#### TO-DO ITEM:
Reproduce every line of text from the items below character for character, leaving out the pictures.

(Text data extracted from the pages)
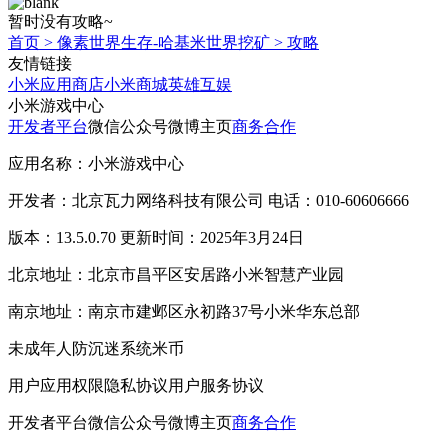
暂时没有攻略~
首页
>
像素世界生存-哈基米世界挖矿
>
攻略
友情链接
小米应用商店
小米商城
英雄互娱
小米游戏中心
开发者平台
微信公众号
微博主页
商务合作
应用名称：小米游戏中心
开发者：北京瓦力网络科技有限公司 电话：010-60606666
版本：13.5.0.70 更新时间：2025年3月24日
北京地址：北京市昌平区安居路小米智慧产业园
南京地址：南京市建邺区永初路37号小米华东总部
未成年人防沉迷系统
米币
用户应用权限
隐私协议
用户服务协议
开发者平台
微信公众号
微博主页
商务合作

#### OUTPUT:
暂时没有攻略~
首页
>
像素世界生存-哈基米世界挖矿
>
攻略
友情链接
小米应用商店
小米商城
英雄互娱
小米游戏中心
开发者平台
微信公众号
微博主页
商务合作
应用名称：小米游戏中心
开发者：北京瓦力网络科技有限公司 电话：010-60606666
版本：13.5.0.70 更新时间：2025年3月24日
北京地址：北京市昌平区安居路小米智慧产业园
南京地址：南京市建邺区永初路37号小米华东总部
未成年人防沉迷系统
米币
用户应用权限
隐私协议
用户服务协议
开发者平台
微信公众号
微博主页
商务合作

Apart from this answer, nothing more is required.